→ WHAT TO WORK ON
Leave out the pictures and output the data verbatim.

##############################

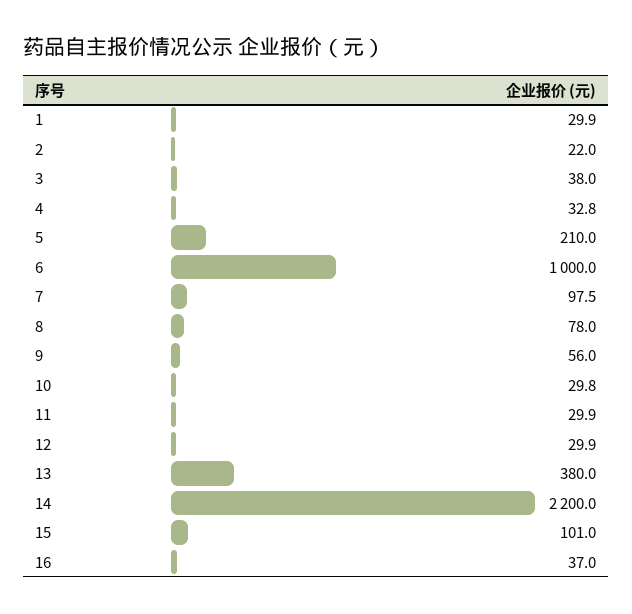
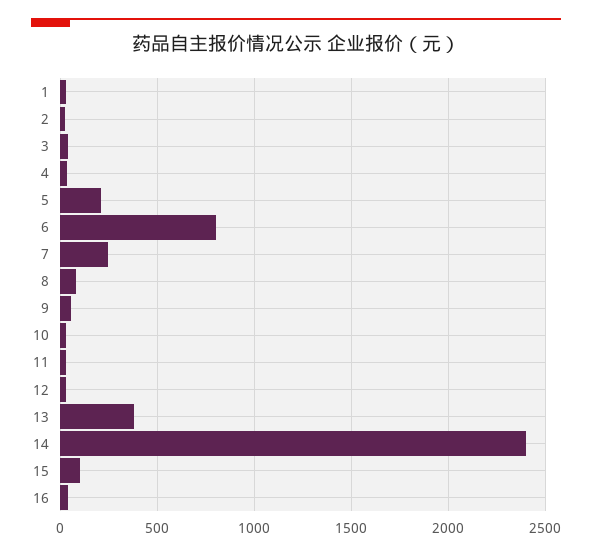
  {
    "1": 29.9,
    "2": 22,
    "3": 38,
    "4": 32.8,
    "5": 210,
-   "6": 1000,
+   "6": 800,
-   "7": 97.5,
+   "7": 250,
    "8": 78,
    "9": 56,
    "10": 29.8,
    "11": 29.9,
    "12": 29.9,
    "13": 380,
-   "14": 2200,
+   "14": 2400,
    "15": 101,
    "16": 37
  }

##############################

→ OUTPUT OF THE TASK
  {
    "1": 29.9,
    "2": 22,
    "3": 38,
    "4": 32.8,
    "5": 210,
-   "6": 1000,
+   "6": 800,
-   "7": 97.5,
+   "7": 250,
    "8": 78,
    "9": 56,
    "10": 29.8,
    "11": 29.9,
    "12": 29.9,
    "13": 380,
-   "14": 2200,
+   "14": 2400,
    "15": 101,
    "16": 37
  }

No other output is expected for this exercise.